CHESHIRE, Mass. — Although both the Adams-Cheshire Regional School Committee and town officials lament the closing of Cheshire Elementary School, they all agree that a budget must be passed.
The Selectmen on Tuesday agreed with Superintendent Robert Putnam and School Committee members Paul Butler and Adam Emerson that not passing the school and town budget out of protest would wreak havoc on both.
"Logistically, if the town votes down the budget there is no amendment, there is no chance," Selectman Edmund St. John IV said. "It would do more harm than good if we didn't accept it and it is time that we accept the budget."
Both town and school officials fear that a contingent of parents and residents charged with reversing the anticipated closing of the school will strong arm the vote at Monday's town meeting and shoot down the town and school budget.
St. John said doing this would not "turn back the clock" but would only seal the fate of Cheshire School as it would push the budget process closer to state deadlines and could mean drastic reductions that would undo all the district's financial efforts.
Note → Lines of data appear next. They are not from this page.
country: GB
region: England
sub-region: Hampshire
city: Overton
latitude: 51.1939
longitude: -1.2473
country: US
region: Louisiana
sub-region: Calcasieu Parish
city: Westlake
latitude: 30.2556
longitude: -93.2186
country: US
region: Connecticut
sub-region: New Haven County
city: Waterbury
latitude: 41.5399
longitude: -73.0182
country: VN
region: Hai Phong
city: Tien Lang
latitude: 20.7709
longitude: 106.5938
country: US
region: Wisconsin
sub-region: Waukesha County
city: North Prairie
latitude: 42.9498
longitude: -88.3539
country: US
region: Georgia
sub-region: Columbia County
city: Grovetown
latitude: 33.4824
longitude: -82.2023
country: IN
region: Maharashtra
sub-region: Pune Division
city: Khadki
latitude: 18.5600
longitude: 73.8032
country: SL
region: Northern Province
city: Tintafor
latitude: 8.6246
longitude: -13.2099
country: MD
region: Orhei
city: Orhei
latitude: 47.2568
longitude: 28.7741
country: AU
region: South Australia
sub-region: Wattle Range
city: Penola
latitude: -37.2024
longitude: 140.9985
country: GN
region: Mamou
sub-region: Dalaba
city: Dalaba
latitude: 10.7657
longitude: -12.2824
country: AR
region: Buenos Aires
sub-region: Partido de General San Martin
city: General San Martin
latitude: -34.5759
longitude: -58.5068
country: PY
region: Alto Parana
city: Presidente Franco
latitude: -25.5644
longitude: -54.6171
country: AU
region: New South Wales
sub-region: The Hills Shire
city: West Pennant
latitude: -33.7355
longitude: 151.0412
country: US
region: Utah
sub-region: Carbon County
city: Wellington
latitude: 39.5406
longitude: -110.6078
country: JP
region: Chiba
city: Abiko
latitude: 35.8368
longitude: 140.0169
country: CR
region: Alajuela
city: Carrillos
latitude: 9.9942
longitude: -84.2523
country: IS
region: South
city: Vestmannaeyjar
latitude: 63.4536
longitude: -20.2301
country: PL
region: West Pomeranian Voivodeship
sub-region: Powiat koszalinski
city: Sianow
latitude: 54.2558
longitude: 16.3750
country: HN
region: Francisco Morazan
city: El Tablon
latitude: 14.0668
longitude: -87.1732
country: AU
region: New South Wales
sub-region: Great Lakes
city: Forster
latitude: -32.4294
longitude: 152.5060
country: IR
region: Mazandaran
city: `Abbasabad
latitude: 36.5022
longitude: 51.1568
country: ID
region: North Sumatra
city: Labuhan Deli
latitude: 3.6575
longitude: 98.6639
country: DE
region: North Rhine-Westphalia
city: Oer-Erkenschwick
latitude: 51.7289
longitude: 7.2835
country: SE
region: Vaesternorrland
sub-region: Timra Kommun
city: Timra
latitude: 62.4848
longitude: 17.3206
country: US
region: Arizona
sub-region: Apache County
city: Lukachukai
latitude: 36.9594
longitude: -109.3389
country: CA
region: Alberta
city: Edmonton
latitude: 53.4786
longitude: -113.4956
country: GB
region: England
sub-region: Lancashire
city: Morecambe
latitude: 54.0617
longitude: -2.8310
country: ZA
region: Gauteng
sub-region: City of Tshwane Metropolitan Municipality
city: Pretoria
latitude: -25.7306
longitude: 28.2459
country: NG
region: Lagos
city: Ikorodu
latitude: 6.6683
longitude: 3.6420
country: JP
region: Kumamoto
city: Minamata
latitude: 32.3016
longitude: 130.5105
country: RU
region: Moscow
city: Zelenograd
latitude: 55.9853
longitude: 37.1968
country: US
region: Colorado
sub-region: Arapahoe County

Butler said these impacts would reach beyond Cheshire and possibly hurt every student in the district.
St. John added that there is also a rumor that this community group also plans to stonewall Article 3 that would allow the town to use $170,000 from free cash to offset the tax rate with the belief that the money should be put toward the school.
Selectwoman Carol Francesconi added that the town only has a surplus in free cash this year because of a light winter in 2015 that lead to a larger return from the snow and ice removal budget. She said this is the town's one chance to make some needed infrastructure improvements.
"We have been putting these projects off because we did not have the money," she said. "Now we have the money and our infrastructure needs attention and our financial independence depends on that money."
Town Administrator Mark Webber said the failure of the Article 3 would trigger an immediate cut of $110,000 from the budget.
Francesconi said this is not possible and the only way out would be an override, which would delay the town's budget process.
"We can't do it," she said. "The budget is bare bones and we do not have that kind of money floating around."
She said this could mean even more devastation if there is a town emergency and Cheshire's financial cushion has been completely drained.
Emerson, the newly elected Cheshire representative on the School Committee, said it is imperative that the town and committee communicate these impacts because not passing the budget would not only hurt the district but "cripple" the town.
Putnam reiterated that the district has been working with the Department of Education to form "turnaround plans" and that it will be able to do more once consolidated.
"One of the things that is essential here is ACRSD has not been effective in getting all students to learn," Putnam said. "We are a Level 3 district because we fail to meet the state standards. We need to be able to that and with this budget, we can do it."
Putnam said the budget is sustainable and actually adds in needed programming that will attract students as well as support staff that will aid struggling students.
He said this is the first step in a multiyear process to retain students and increase the school's leveling.
"This is a building budget and is something that is going to draw them back and increase student performance," Putnam said. "This budget tries to address cuts that have been made throughout the years and move us out of a Level 3 district."
He added that the same teachers will be teaching the children and the same administrators will be leading the schools. He said there will now be grade-level teams and more collaboration because they will be in the same building.
Emerson said he was somewhat insulted that some people think Cheshire teachers would not be as effective at C.T. Plunkett in Adams.
"I am insulted that people think that Cheshire teachers can't do as good a job in Adams as they do in Cheshire," he said. "No one is upset about the closing as I am… that is why I am on the School Committee now but we have to, I hate to say it, acknowledge it and move on. It is like a death."
St. John said he rather move forward together than dismantle the district.
"I look at this through the eyes of my 2-year-old: do I want her to go to school in Cheshire or to go to school in a district that is thriving even if the school is physically in Adams?" he said. "Obviously I never liked the decision that was made but to some extent, you have to move forward and do what is best for the education of all of the students."
"This has to improve, we can't be doing all of this for nothing."
Both the town officials and School Committee members agreed that they must communicate the impacts of not passing the budget and address the parents who may be on the fence about it. They agreed it would be beneficial to send a condensed version of a presentation given at this past Monday that outlines how the district will operate next school year.